昨日のエントリーは少し舌足らずなところがあったかもしれないと思っていたら、それを補うのにちょうどいい記事がBusinessWeekでアップされていた。

A New Signal from the FCC
【BusinessWeek: July 2, 2009】

先日上院の承認を通過してはれてFCC chairmanとなったJulius Genachowski氏。
彼については以前のエントリー(ここここここ)でも扱っているので、経歴等についてはそちらも参考にして欲しいが、上の記事で言うとおり:

●弁護士資格所有
●FCC勤務経験あり
●Barry Diller(メディア業界の重鎮の一人)のスタッフとして立ち上がり期のe-commerce事業に参画
●Venture Capitalistの実務経験

メディア、というか、広くコミュニケーションズ産業において、法律、政策過程、ビジネス起業、ファイナンス、の知識と実務経験の両方を併せ持つため、Genachowski氏のFCC Chairman就任には、監督対象となる、テレビ、ケーブル、通信、衛星放送、などの業界を中心に好意的に受け止められている。

実際、コミュニケーションズ産業は、政治と経済の土台に深く根ざしている、つまり、社会システムの基盤としてのデモクラシー(政治)とキャピタリズム(経済・金融)を支えるものとして、社会体制に埋め込まれた存在であり、そのため、おそらくはどこまで行っても“competition under regulation(規制下での競争)”は免れない。

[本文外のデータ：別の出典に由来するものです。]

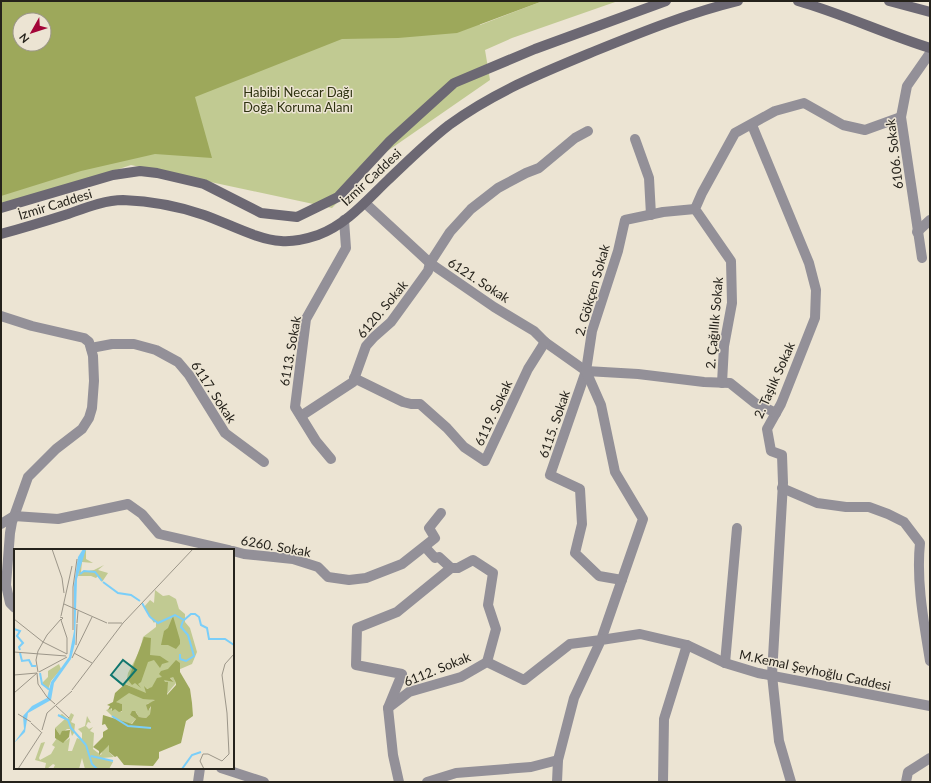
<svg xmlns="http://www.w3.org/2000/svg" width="931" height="783" viewBox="0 0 931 783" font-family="Lato,sans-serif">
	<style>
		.green { fill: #c1ca92; fill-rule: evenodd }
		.forest { fill: #9da85b; fill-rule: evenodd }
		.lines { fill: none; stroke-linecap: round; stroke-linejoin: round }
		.street { stroke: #939098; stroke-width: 10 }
		.secondary { stroke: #6c6873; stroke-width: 10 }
		.labels { text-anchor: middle; stroke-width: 3; stroke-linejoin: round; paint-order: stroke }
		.park-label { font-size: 13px; fill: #2e3210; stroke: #ece4d3 }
		.street-label { font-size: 13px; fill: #25221b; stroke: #ece4d3 }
		.inset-river { fill: none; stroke: #7acef9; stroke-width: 2 }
		.inset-road { fill: none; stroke: #9c9689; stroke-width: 1 }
		.view { fill: #0f766e; fill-opacity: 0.15; stroke: #0f766e; stroke-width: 2 }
		.inset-edge { fill: none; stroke: #25221b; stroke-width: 2 }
	</style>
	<rect width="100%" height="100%" fill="#ece4d3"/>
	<!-- green -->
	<path class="green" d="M1,1H476L480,25L543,1H618L512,38L485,50L490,80L386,152L332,208L131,165L1,208ZM20,20H44V44H20Z"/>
	<!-- forest -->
	<path class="forest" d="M1,1H543L457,33L398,38L342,39L195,97L212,158L155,154L81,171L1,196ZM20,20H44V44H20Z"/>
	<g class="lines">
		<!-- street -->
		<g class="street">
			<path d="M752,125L809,263L816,290L815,318L781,404L767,429L771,451L782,455L783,483L772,675L779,741L791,782"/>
			<path d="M635,139L649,178L651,215"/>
			<path d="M365,203L430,263L494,307L534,331L545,342L586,371"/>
			<path d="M917,232L930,220"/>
			<path d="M922,258L901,117L907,86L930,53"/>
			<path d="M1,316L32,326L84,338L89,342L93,356L94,381L92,408L89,418L82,429L56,449L28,477L12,522L10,533L6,585L10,603L15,608"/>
			<path d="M91,348L112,344H134L156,350L178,362L189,375L225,433L264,462"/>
			<path d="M586,371L550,475L580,489L582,524L575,553L599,576L622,580"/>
			<path d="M586,371L638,374L704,382L730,383L755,403L776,413"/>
			<path d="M354,378L403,402L411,404H420L447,428L464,447L485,461L528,369L545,342"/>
			<path d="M722,383L724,346L732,303L731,261L695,209L702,193L735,133L775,111L804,103L843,125L865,130L901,117"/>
			<path d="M301,416L353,382L366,346L374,337L391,322L428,271L430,263L450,232L471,209L498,188L526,173L539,168L575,138L588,131"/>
			<path d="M331,459L316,441L295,407L306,319L346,248L344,220"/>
			<path d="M782,488L817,503L846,507H869L888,514L904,522L920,543C916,582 924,623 930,661"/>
			<path d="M1,524L14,516L58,519L128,504L142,514L159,534L229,550"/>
			<path d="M425,547L435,558L439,557L451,568H458L473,560L493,573L488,605L496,629L487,662"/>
			<path d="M233,551L244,554L293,559L318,567L328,577L349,580L366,578L402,564L435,538L429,528L441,513"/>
			<path d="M725,663L737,528"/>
			<path d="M388,708L409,692L461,677L487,662L524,680L570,644L601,640L643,519L615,472L601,405L586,371L592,331L618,251L625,220L663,212L695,209"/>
			<path d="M221,768L264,782"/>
			<path d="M198,782L200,768"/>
			<path d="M399,782L393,755L388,708L402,674L356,665L357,628L397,612L451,568"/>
			<path d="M427,782L456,773L531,767L558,760L574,698L601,640L640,634L687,645L725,663L758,673L930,706"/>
			<path d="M557,782L558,760"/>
			<path d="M663,782L664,719L687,645"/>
			<path d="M906,782L908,772L930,758"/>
		</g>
		<!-- secondary -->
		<g class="secondary">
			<path d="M798,1C843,14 885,34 930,48"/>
			<path d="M889,1L930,12"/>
			<path d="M1,208L113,175L140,171L157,173L204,184L261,213L297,217L338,197L390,141L454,83L535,49L666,1"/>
			<path d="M1,234C23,228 46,221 68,214C85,208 105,200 123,200C150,201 178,206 204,215C227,223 258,240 281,241C293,242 306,239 318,235C346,225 367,200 388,180C408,161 427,142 449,125C494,92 544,72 595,51C642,32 689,13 738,1"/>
		</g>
	</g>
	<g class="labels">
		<!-- park labels -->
		<g class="park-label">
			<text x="298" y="97">Habibi Neccar Dağı<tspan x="298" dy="15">Doğa Koruma Alanı</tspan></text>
		</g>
		<!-- street labels -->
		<g class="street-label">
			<text transform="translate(894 154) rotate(-97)" y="5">6106. Sokak</text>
			<text transform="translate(371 177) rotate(-43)" y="5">İzmir Caddesi</text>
			<text transform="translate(55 204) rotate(-17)" y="5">İzmir Caddesi</text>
			<text transform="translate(479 280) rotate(33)" y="5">6121. Sokak</text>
			<text transform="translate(592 290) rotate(-74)" y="5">2. Gökçen Sokak</text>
			<text transform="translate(382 309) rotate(-50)" y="5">6120. Sokak</text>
			<text transform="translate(714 323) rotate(-85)" y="5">2. Çağıllık Sokak</text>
			<text transform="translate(290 351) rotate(-80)" y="5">6113. Sokak</text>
			<text transform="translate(774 380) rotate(-66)" y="5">2. Taşlık Sokak</text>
			<text transform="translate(214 392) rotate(57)" y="5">6117. Sokak</text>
			<text transform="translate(493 413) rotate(-65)" y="5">6119. Sokak</text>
			<text transform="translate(554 424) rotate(-71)" y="5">6115. Sokak</text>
			<text transform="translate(276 546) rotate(10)" y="5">6260. Sokak</text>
			<text transform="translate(437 669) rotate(-22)" y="5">6112. Sokak</text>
			<text transform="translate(815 670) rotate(12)" y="5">M.Kemal Şeyhoğlu Caddesi</text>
		</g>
	</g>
	<!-- overview -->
	<g transform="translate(14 549)">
		<rect width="220" height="220" fill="#ece4d3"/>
		<path d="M72,0V10L79,14L68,13L67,23L80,21L90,16L84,21L94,24L88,33L84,27L82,29L77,27H64L67,10ZM141,41L149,47L155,46L162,50L165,60L171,65V73L176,79L183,103L178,115L157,124L154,130L160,133L156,128H159L162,134L152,146L136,139L132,140L131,137L133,144H130L112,135L114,124L126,101L129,88L142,78V71L140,74L127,53L130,58L136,51L140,54ZM45,115L47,120L37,132L34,141L28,134L34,128V122ZM115,143L142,152L133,155L136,161L137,157L136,165L132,169L125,168L122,163L116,166L122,170L117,175L102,171L92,161L98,159L97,161L101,159L108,163V155L101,153ZM57,164L60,166L57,173L61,175L60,184L58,187L56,180H53L46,186L41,179L51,170L44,167L48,165L54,170ZM73,167L77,174L74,173L72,177L75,180L79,178L76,182L80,184L79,200L87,206L90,198L95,196V203L100,208L88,209L99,213L95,220H71L68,209L65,220H39L41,216L39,215L33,220L31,219L32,214L21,211L27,194L31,193L25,209L26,211L37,205L41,198L38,196L43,189L50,193L56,189L54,202H58L63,189L68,191V184L64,180L71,177Z" fill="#c1ca92"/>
		<path d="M159,67L166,91V95L162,100L154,96H147L150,82L154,79ZM130,88L137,89L136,106L146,107L155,113L148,115L146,119L140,111L134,113L127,133L124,135L127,139L121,134L118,136L114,131ZM162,111L166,114V123L176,140L178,154L179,167L172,172L167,194L145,203V209L139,217L110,216L103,207L101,208L95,203V196L85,206V202L79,198L89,188V183L94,180L91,175L88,176L89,166L118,175L122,170L116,166L118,162H121L125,168L132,169L136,165L137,157L134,162L132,156L141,151L129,150L115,144L102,153L108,155V162L105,163L101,160L98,162V159L94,161L96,157L93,156L99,153L101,144L111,135L132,144L130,137L133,140L138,138L143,129L148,128L145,125L147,122L154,120ZM159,128L162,134V136L153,146L154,133H151L150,131L160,133L156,129ZM41,179L46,186L48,182L56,181L55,188L49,194L41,189Z" fill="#9da85b" fill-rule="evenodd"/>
		<path d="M69,0H72L63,30L61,94L57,110L40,134L37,151L14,164L11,183L0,194L10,180L9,167L18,157L33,149L37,133L55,108L60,82V36L64,8Z" fill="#7acef9"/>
		<path class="inset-river" d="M66,25L70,22L81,23L88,32M89,33L104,44L117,46L126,52M128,54L136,68M136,68L144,74L161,66L170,71L177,65H181L185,68L187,76L193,79L195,90H211L220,96M0,80L6,82L3,87L9,94L5,98L6,101M6,104L8,112L15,111L18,117H22M166,105V110L172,112L180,107L174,86L167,78L169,72M26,124L28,135L36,141M44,166L54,171L57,179L72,196M98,167L114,177L137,179M72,196L78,215L83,220M77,207L99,212M168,220L178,206L187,203"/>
		<path class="inset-road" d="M38,0L48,29L50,44M50,55L93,74M47,67L58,17M46,68L49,69L47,71L53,89V105M0,70L29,93L53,105M63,74L64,62M94,74H108M109,74L179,0M59,81V38L63,10M62,96L63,75M0,103L52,107M60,104L78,114M58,109L78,68M24,123L22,111L24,102L33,86L47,70M25,123L53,108M23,124L24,135L33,148L41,155M0,126L23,124M58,141L109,74M0,144L23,124M42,156L58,142M42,157L55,169M4,165L17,173M17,174L27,183M28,181L33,164L42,156M4,220L28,183M190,220L186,212L189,205H194L208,212L215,205L213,164L208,126L211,115L220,105"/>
		<path class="view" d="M109,111L122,121L109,136L97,126Z"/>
		<rect width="220" height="220" class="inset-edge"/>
	</g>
	<!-- border -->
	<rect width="931" height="783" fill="none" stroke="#25221b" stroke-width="4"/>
	<!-- north arrow -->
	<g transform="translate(32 32) rotate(231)"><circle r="19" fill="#ece4d3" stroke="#9c9689"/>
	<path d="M0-3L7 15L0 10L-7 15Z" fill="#a30538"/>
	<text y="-6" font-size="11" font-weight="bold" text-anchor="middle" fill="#25221b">N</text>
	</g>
</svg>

それもあって、その未来を占い先導するには、Genachowski氏のような、関係者各々の立場ならびにその利害に通暁した人物こそがふさわしい。

そうしたバックグラウンドの下で、記事が指摘しているとおり、Genachowski氏の掲げるアジェンダは:

●ブロードバンド網の配備
●ネット・ニュートラリティの確保
●メディア(事業)の多様性の確保

世界でも遅れ気味になっているブロードバンド網の配備を促進すること。インターネット上の情報の流通が自由に行えるよう、情報の中身・使途に対してインターネット事業者は差別を行わないこと。多様な政治的言論が確保できるよう、メディア内で発信される言説が、マイノリティの発言を排除しないように、多様性の確保に努めること。

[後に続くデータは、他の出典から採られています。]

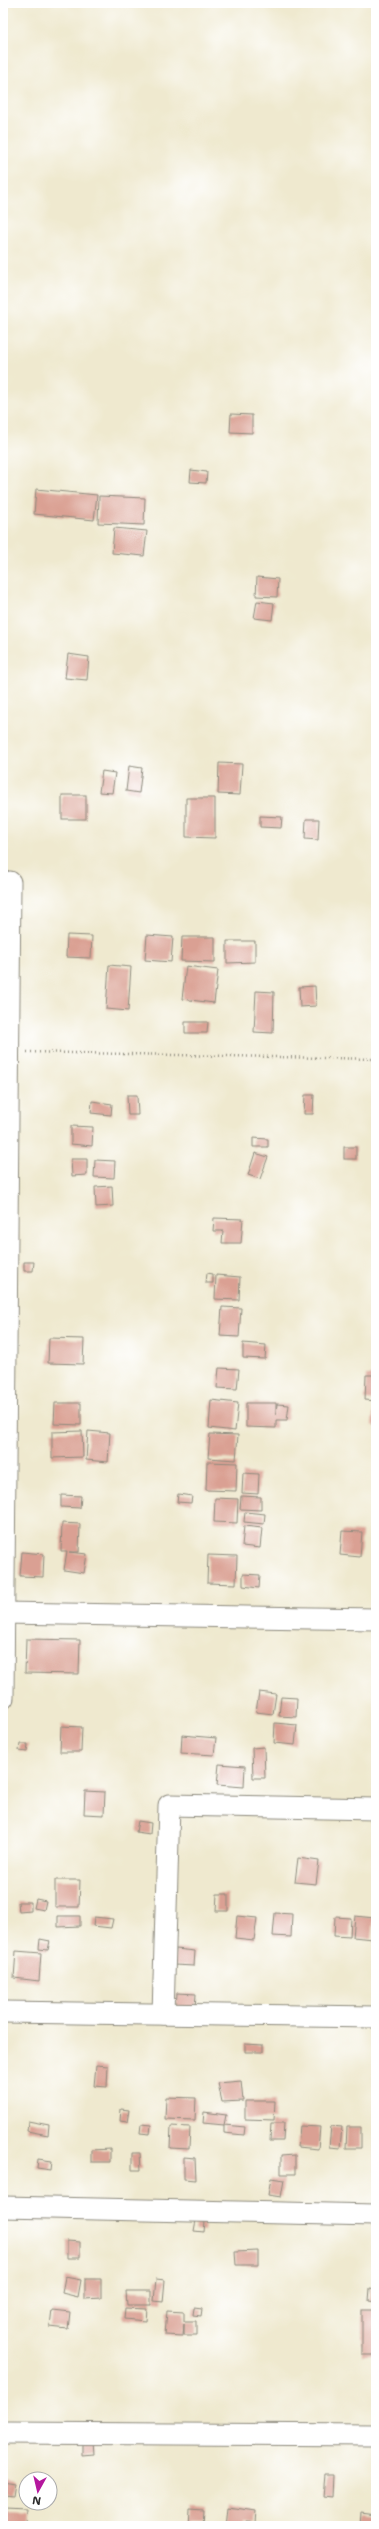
<svg xmlns="http://www.w3.org/2000/svg" width="379" height="2529" font-family="'Shantell Sans',sans-serif">
<style>
.building{fill:#daa093}
.lines{fill:none;stroke-linecap:round;stroke-linejoin:round}
.street-casing{stroke:#8d8a7d;stroke-width:23}
.path{stroke:#8d8a7d;stroke-width:2.5;stroke-dasharray:1 3;stroke-linecap:butt}
.street{stroke:#fff;stroke-width:21}
</style>
<rect width="100%" height="100%" fill="#fff"/>
<filter id="ink" filterUnits="userSpaceOnUse"><feTurbulence type="fractalNoise" baseFrequency=".025" numOctaves="2"/><feDisplacementMap in="SourceGraphic" scale="8" xChannelSelector="R" yChannelSelector="G"/><feConvolveMatrix kernelMatrix="1 2 1 2 8 2 1 2 1" color-interpolation-filters="sRGB"/></filter>
<filter id="wash" filterUnits="userSpaceOnUse"><feTurbulence type="fractalNoise" baseFrequency=".012" numOctaves="4" result="noise"/><feDisplacementMap in="SourceGraphic" scale="16" xChannelSelector="R" yChannelSelector="G"/><feGaussianBlur stdDeviation="0.9" result="paint"/><feColorMatrix in="noise" values="0 0 0 0 0 0 0 0 0 0 0 0 0 0 0 0 0 1.4 0 .05"/><feComposite in="paint" operator="in"/></filter>
<g filter="url(#wash)">
<rect width="100%" height="100%" fill="#efe9cf"/>
<g id="blocks">
<g class="building">
<polygon points="231,414 252,415 252,433 230,432"/>
<polygon points="191,470 207,472 206,483 190,482"/>
<polygon points="36,489 97,495 94,520 34,514"/>
<polygon points="99,496 145,498 144,525 98,523"/>
<polygon points="114,528 147,531 144,556 112,553"/>
<polygon points="375,567 376,567 376,584 374,584"/>
<polygon points="257,577 278,579 277,597 256,596"/>
<polygon points="257,601 274,603 272,620 254,618"/>
<polygon points="68,654 89,657 87,680 65,678"/>
<polygon points="219,763 242,764 240,795 218,794"/>
<polygon points="129,766 142,768 139,793 126,791"/>
<polygon points="102,771 115,773 112,793 99,792"/>
<rect x="62" y="795" width="24" height="24"/>
<polygon points="186,798 215,798 215,838 186,837"/>
<polygon points="260,816 282,817 281,828 260,827"/>
<polygon points="306,819 319,819 318,840 305,839"/>
<polygon points="67,935 92,936 91,958 66,957"/>
<polygon points="147,935 173,937 171,962 145,960"/>
<polygon points="182,937 215,937 215,962 181,961"/>
<polygon points="227,941 255,941 255,962 227,963"/>
<polygon points="109,965 131,967 128,1011 106,1009"/>
<polygon points="186,966 218,970 214,1003 182,999"/>
<polygon points="315,986 316,1006 300,1007 299,987"/>
<polygon points="256,991 274,992 273,1033 254,1032"/>
<polygon points="185,1022 208,1022 207,1033 185,1033"/>
<polygon points="127,1095 137,1095 138,1115 128,1115"/>
<polygon points="305,1095 314,1095 313,1114 304,1114"/>
<polygon points="92,1101 112,1104 111,1115 91,1113"/>
<polygon points="71,1126 93,1127 92,1146 71,1144"/>
<polygon points="253,1138 268,1139 268,1147 253,1147"/>
<rect x="344" y="1147" width="12" height="12"/>
<polygon points="255,1153 268,1157 260,1179 248,1175"/>
<polygon points="71,1159 87,1159 87,1175 72,1176"/>
<polygon points="95,1160 115,1161 114,1178 94,1177"/>
<polygon points="112,1186 113,1206 96,1207 95,1187"/>
<polygon points="214,1218 243,1219 241,1243 222,1243 223,1231 213,1231"/>
<polygon points="24,1262 34,1262 33,1271 24,1271"/>
<polygon points="207,1273 213,1274 213,1283 206,1283"/>
<polygon points="216,1275 240,1277 239,1300 215,1299"/>
<polygon points="222,1307 241,1308 239,1337 220,1336"/>
<polygon points="49,1338 84,1339 83,1364 48,1363"/>
<polygon points="243,1343 266,1345 265,1359 243,1358"/>
<polygon points="219,1368 239,1369 237,1389 217,1388"/>
<polygon points="366,1375 376,1375 376,1401 365,1400"/>
<polygon points="211,1400 238,1403 235,1431 209,1428"/>
<polygon points="55,1403 81,1403 81,1425 54,1424"/>
<polygon points="246,1403 276,1403 276,1415 277,1404 289,1405 287,1420 276,1420 276,1428 246,1427"/>
<polygon points="374,1405 376,1405 376,1426 372,1425"/>
<polygon points="82,1431 83,1457 52,1458 52,1432"/>
<polygon points="88,1431 110,1433 108,1462 86,1460"/>
<polygon points="210,1434 238,1435 236,1460 208,1458"/>
<polygon points="207,1462 237,1463 236,1491 206,1490"/>
<polygon points="243,1473 259,1474 258,1494 242,1493"/>
<polygon points="178,1494 192,1496 191,1503 177,1502"/>
<polygon points="61,1495 81,1496 80,1508 61,1507"/>
<polygon points="241,1496 261,1497 261,1510 240,1509"/>
<polygon points="215,1498 238,1499 237,1523 214,1522"/>
<polygon points="245,1512 265,1514 264,1524 244,1522"/>
<polygon points="62,1523 80,1524 79,1552 69,1552 87,1554 84,1573 64,1570 67,1551 61,1551"/>
<polygon points="244,1526 262,1528 260,1548 242,1546"/>
<polygon points="342,1531 362,1532 360,1557 340,1555"/>
<polygon points="22,1552 44,1554 43,1577 20,1576"/>
<polygon points="208,1555 237,1556 236,1584 207,1583"/>
<polygon points="243,1574 260,1575 259,1588 243,1586"/>
<polygon points="26,1639 80,1640 79,1674 25,1673"/>
<polygon points="259,1692 276,1694 273,1714 256,1712"/>
<polygon points="281,1697 297,1698 296,1717 279,1716"/>
<polygon points="275,1723 297,1725 295,1745 274,1743"/>
<polygon points="61,1726 82,1727 81,1752 60,1752"/>
<polygon points="182,1735 216,1738 214,1755 181,1753"/>
<polygon points="20,1744 28,1744 27,1752 19,1751"/>
<polygon points="264,1747 265,1778 253,1778 252,1748"/>
<polygon points="219,1764 245,1766 244,1787 217,1785"/>
<polygon points="85,1791 105,1792 104,1815 84,1814"/>
<polygon points="138,1821 151,1823 150,1834 136,1832"/>
<polygon points="298,1858 319,1861 316,1884 295,1882"/>
<polygon points="55,1880 80,1880 79,1907 55,1907"/>
<polygon points="217,1894 228,1894 228,1911 216,1911"/>
<polygon points="36,1899 46,1901 44,1910 34,1908"/>
<polygon points="18,1902 31,1902 31,1911 19,1912"/>
<polygon points="275,1913 292,1914 291,1937 273,1936"/>
<polygon points="58,1916 80,1916 80,1926 58,1927"/>
<polygon points="237,1916 257,1918 254,1940 235,1938"/>
<polygon points="355,1916 374,1918 372,1939 353,1937"/>
<polygon points="94,1917 113,1919 111,1928 93,1926"/>
<polygon points="335,1917 351,1918 350,1937 334,1936"/>
<polygon points="40,1939 50,1941 48,1950 39,1949"/>
<polygon points="176,1949 195,1951 194,1966 174,1965"/>
<polygon points="16,1951 41,1953 39,1981 14,1978"/>
<polygon points="177,1993 196,1994 195,2008 176,2008"/>
<polygon points="245,2044 263,2045 263,2052 245,2052"/>
<polygon points="96,2065 108,2066 107,2087 94,2086"/>
<polygon points="241,2081 243,2101 222,2102 218,2083"/>
<polygon points="166,2097 196,2098 195,2120 165,2119"/>
<polygon points="245,2101 275,2101 274,2120 245,2119"/>
<polygon points="121,2109 129,2110 127,2122 120,2121"/>
<polygon points="204,2112 226,2115 224,2125 245,2127 244,2135 224,2133 224,2125 203,2123"/>
<polygon points="28,2121 49,2125 48,2135 27,2131"/>
<polygon points="271,2123 284,2123 283,2141 270,2141"/>
<polygon points="141,2124 151,2125 150,2134 140,2133"/>
<polygon points="171,2126 190,2127 189,2149 170,2148"/>
<polygon points="300,2126 320,2127 318,2149 298,2147"/>
<polygon points="331,2126 342,2127 340,2148 329,2147"/>
<polygon points="347,2127 361,2127 361,2148 346,2148"/>
<polygon points="110,2149 110,2162 91,2162 91,2150"/>
<polygon points="132,2153 140,2153 141,2170 132,2170"/>
<polygon points="295,2155 295,2174 281,2174 281,2156"/>
<polygon points="184,2157 195,2158 196,2180 184,2179"/>
<polygon points="38,2159 52,2161 51,2170 37,2168"/>
<polygon points="271,2178 284,2180 281,2197 268,2195"/>
<polygon points="196,2220 205,2222 204,2232 194,2231"/>
<polygon points="67,2241 80,2242 80,2258 67,2258"/>
<polygon points="258,2251 258,2265 236,2265 235,2252"/>
<polygon points="65,2277 81,2280 78,2297 62,2293"/>
<polygon points="85,2279 101,2279 101,2298 85,2299"/>
<polygon points="156,2279 165,2280 163,2302 154,2301"/>
<polygon points="370,2288 376,2289 376,2302 369,2301"/>
<polygon points="126,2291 151,2291 151,2305 127,2305"/>
<polygon points="125,2308 147,2309 146,2321 124,2319"/>
<polygon points="194,2308 202,2309 201,2316 193,2315"/>
<polygon points="52,2310 70,2312 68,2329 50,2327"/>
<rect x="362" y="2310" width="14" height="45"/>
<polygon points="167,2311 184,2312 184,2321 196,2321 196,2335 184,2335 184,2324 183,2336 165,2335"/>
<polygon points="82,2441 93,2441 94,2454 82,2455"/>
<polygon points="325,2475 333,2475 332,2497 323,2496"/>
<polygon points="3,2481 15,2483 13,2496 3,2495"/>
<polygon points="229,2507 255,2511 254,2523 245,2522 245,2526 227,2526"/>
<polygon points="5,2509 26,2510 25,2525 4,2524"/>
<polygon points="189,2510 204,2511 203,2526 188,2526"/>
<polygon points="361,2513 376,2515 376,2526 360,2526"/>
</g>
</g>
</g>
<g filter="url(#ink)">
<use href="#blocks" fill-opacity="0" stroke="#8d8a7d" stroke-width="1"/>
<g class="lines">
<g class="street-casing">
<g id="street">
<polyline points="3,1613 376,1619"/>
<polyline points="3,1698 10,882"/>
<polyline points="3,2012 376,2017"/>
<polyline points="163,2014 169,1805 376,1809"/>
<polyline points="3,2207 376,2215"/>
<polyline points="3,2433 376,2435"/>
</g>
</g>
<polyline class="path" points="27,1052 376,1059"/>
<use href="#street" class="street"/>
</g>
</g>
<rect width="379" height="2529" fill="none" stroke="#fff" stroke-width="16"/>
<g transform="translate(38 2491) rotate(188)"><circle r="19" fill="#ffffff" stroke="#aaaaaa"/>
<path d="M0-3L7 15L0 10L-7 15Z" fill="#b5179e"/>
<text y="-6" font-size="11" font-weight="bold" text-anchor="middle" fill="#2b2b2b">N</text>
</g>
</svg>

この他に、メディア企業間の所有関係のルールについても検討される予定だ。

このようにGenachowski氏が取り組むべき課題は多い。

*

とはいえ、確かに課題は多いのだが、しかし、ほとんどのものが争点としては既にクリアになっているもので、いわば、あとは「決めるだけ」。そして、その決め方も、上述のように、この業界が永遠に“competition under regulation(規制下での競争)”であり続ける可能性の高い業界であるため、必然的に、「その決め方」は当事者の間での「調停」にならざるを得ない(この点で、Genachowski氏のバックグランドはすこぶる有用)。

ブロードバンドの配備については、発表されたとおり民間だけでは配備できない地域(“underserved area”)に助成金をつけて配備を進める(シスコやアルカテルのようなシステム機器会社はそれによる特需が発生しこの不況下でも多少は潤う)。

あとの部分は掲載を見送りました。